DESCRIPTION OF THE TASK
Where does the word "Joint" occur in the entries below? Copy every line that has it.

DATASET EXTRACT
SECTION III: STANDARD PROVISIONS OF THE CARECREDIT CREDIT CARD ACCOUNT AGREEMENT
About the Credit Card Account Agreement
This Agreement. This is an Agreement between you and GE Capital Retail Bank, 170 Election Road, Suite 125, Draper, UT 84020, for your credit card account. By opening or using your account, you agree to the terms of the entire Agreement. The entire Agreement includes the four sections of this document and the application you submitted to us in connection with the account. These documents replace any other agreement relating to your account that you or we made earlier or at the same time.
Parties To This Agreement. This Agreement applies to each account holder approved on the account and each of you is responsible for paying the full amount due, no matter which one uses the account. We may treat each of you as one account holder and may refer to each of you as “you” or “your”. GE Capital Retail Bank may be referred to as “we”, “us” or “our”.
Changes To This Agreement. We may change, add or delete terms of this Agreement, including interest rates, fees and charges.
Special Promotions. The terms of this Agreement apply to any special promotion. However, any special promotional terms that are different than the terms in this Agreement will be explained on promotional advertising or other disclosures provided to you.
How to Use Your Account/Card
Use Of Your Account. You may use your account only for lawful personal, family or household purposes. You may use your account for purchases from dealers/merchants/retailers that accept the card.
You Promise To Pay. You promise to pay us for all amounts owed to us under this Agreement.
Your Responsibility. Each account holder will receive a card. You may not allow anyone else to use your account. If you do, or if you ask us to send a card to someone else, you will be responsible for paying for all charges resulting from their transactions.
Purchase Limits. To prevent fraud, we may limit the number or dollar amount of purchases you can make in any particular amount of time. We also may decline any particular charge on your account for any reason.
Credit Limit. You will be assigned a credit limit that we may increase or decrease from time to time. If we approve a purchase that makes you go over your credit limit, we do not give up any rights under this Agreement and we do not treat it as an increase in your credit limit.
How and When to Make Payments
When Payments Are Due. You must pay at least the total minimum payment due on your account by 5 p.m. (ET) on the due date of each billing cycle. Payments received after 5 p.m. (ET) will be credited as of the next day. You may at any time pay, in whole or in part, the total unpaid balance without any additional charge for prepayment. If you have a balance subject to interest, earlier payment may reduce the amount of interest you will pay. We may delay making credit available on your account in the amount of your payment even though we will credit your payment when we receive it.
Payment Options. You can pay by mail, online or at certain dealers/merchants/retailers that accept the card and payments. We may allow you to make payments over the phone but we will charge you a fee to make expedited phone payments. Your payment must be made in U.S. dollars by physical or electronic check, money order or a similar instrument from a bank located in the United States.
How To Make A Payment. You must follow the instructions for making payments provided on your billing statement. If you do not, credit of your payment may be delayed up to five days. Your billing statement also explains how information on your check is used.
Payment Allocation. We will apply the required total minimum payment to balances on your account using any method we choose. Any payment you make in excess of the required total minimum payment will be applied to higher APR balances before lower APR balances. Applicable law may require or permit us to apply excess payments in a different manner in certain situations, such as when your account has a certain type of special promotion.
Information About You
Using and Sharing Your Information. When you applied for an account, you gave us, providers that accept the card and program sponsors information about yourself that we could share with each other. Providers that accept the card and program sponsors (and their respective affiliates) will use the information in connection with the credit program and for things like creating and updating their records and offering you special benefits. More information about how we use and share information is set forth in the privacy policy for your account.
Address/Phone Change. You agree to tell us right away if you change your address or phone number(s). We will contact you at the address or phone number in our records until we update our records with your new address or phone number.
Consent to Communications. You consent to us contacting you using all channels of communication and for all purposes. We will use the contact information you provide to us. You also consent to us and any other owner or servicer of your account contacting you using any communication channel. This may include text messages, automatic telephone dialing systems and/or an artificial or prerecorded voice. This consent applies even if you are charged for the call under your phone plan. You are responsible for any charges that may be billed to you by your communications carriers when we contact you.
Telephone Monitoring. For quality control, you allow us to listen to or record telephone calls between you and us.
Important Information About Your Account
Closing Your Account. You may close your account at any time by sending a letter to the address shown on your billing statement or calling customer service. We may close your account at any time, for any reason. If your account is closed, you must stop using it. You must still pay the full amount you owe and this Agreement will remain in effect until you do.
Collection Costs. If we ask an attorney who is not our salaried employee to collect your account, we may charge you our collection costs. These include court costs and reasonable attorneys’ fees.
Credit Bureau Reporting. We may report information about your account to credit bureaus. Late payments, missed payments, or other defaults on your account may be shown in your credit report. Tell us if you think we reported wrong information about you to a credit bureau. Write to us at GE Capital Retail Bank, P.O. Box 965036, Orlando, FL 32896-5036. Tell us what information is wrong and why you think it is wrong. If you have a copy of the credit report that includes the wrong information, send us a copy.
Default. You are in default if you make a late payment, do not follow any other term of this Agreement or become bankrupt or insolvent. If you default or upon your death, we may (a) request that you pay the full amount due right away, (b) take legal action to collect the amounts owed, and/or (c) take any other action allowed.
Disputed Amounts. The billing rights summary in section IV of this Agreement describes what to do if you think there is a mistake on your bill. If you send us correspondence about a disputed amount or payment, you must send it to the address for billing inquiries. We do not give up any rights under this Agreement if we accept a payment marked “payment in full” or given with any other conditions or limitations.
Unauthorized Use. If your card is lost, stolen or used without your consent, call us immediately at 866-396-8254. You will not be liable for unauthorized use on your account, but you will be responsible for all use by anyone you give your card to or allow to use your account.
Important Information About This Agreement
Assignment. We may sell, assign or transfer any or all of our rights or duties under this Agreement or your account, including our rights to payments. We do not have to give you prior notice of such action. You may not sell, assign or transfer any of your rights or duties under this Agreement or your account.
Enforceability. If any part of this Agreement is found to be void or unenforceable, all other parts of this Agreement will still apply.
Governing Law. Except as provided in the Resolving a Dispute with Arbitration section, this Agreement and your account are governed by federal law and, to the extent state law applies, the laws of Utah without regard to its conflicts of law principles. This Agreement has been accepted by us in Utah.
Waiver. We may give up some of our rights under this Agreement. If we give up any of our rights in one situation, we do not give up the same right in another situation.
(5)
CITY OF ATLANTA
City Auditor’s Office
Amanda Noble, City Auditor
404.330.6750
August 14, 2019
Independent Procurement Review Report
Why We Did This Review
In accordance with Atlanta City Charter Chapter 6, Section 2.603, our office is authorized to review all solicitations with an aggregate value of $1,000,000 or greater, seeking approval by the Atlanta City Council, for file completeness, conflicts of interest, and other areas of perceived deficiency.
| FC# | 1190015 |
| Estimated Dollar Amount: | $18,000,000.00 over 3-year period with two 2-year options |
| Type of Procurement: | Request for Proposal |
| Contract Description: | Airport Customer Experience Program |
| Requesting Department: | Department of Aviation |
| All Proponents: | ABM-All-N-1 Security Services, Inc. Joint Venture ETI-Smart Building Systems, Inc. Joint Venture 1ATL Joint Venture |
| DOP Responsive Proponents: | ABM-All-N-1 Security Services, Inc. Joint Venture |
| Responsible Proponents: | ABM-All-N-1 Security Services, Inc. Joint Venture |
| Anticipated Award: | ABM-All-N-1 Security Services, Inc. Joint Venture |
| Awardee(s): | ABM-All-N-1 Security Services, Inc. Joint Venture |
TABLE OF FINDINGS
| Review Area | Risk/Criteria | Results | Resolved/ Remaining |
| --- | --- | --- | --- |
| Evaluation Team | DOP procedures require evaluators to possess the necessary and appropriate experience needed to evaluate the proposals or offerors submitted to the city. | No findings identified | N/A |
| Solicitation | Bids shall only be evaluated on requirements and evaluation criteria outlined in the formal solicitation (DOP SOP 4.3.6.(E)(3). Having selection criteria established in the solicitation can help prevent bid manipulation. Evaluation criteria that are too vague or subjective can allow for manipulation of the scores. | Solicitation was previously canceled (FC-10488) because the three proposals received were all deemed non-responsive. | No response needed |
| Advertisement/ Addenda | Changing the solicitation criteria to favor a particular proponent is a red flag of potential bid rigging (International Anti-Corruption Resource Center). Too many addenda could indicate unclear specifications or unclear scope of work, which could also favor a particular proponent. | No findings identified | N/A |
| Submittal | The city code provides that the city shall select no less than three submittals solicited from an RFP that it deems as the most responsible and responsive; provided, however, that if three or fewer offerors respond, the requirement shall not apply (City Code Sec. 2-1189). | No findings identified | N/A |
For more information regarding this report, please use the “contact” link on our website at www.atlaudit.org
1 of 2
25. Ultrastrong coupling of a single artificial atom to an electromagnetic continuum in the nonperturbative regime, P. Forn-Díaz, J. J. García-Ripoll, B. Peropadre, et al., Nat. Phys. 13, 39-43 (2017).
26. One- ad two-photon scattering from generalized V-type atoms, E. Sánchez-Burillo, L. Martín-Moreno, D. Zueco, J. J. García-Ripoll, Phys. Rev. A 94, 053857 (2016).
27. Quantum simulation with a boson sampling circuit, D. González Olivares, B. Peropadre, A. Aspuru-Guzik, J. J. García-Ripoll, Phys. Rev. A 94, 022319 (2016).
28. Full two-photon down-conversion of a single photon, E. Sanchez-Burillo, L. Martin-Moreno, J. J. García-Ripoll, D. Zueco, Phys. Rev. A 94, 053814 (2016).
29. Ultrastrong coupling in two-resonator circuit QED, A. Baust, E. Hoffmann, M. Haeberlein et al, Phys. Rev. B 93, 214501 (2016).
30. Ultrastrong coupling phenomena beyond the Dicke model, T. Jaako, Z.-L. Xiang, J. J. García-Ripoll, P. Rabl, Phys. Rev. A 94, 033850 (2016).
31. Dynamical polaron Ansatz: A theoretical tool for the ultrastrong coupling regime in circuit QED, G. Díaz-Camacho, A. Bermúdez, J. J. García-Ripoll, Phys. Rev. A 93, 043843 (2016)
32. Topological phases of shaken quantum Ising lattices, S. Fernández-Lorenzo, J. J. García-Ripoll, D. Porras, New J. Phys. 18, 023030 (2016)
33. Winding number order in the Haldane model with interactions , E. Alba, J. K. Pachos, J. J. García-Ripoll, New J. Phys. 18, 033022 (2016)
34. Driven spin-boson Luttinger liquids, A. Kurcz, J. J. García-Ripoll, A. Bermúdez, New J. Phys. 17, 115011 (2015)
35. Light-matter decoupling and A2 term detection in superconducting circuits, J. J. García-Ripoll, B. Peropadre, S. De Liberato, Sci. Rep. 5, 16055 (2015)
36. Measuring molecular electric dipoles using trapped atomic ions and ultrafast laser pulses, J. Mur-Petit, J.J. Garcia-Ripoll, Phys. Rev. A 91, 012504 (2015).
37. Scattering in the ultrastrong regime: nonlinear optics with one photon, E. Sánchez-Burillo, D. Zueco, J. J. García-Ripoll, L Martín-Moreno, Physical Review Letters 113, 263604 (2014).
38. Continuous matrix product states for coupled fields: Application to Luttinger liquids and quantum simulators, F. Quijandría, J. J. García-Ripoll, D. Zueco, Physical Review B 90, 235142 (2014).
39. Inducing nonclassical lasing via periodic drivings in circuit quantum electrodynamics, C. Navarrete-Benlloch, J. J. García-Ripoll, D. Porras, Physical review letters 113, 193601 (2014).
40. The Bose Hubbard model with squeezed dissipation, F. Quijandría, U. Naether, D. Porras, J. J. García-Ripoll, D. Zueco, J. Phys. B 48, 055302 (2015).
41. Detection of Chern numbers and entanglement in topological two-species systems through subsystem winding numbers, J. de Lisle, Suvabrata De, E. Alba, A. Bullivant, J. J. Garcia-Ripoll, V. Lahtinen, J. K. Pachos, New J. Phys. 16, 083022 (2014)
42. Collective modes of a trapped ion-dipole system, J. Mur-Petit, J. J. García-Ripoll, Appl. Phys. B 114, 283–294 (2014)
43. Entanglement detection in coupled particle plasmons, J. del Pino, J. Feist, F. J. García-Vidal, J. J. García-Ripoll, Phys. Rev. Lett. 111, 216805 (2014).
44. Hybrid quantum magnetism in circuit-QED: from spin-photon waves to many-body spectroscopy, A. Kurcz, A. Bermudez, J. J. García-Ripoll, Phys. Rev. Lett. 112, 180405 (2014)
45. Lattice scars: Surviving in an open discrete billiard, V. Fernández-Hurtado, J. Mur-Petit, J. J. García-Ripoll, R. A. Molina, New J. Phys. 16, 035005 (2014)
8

EXERCISE RESPONSE
| All Proponents: | ABM-All-N-1 Security Services, Inc. Joint Venture ETI-Smart Building Systems, Inc. Joint Venture 1ATL Joint Venture |
| DOP Responsive Proponents: | ABM-All-N-1 Security Services, Inc. Joint Venture |
| Responsible Proponents: | ABM-All-N-1 Security Services, Inc. Joint Venture |
| Anticipated Award: | ABM-All-N-1 Security Services, Inc. Joint Venture |
| Awardee(s): | ABM-All-N-1 Security Services, Inc. Joint Venture |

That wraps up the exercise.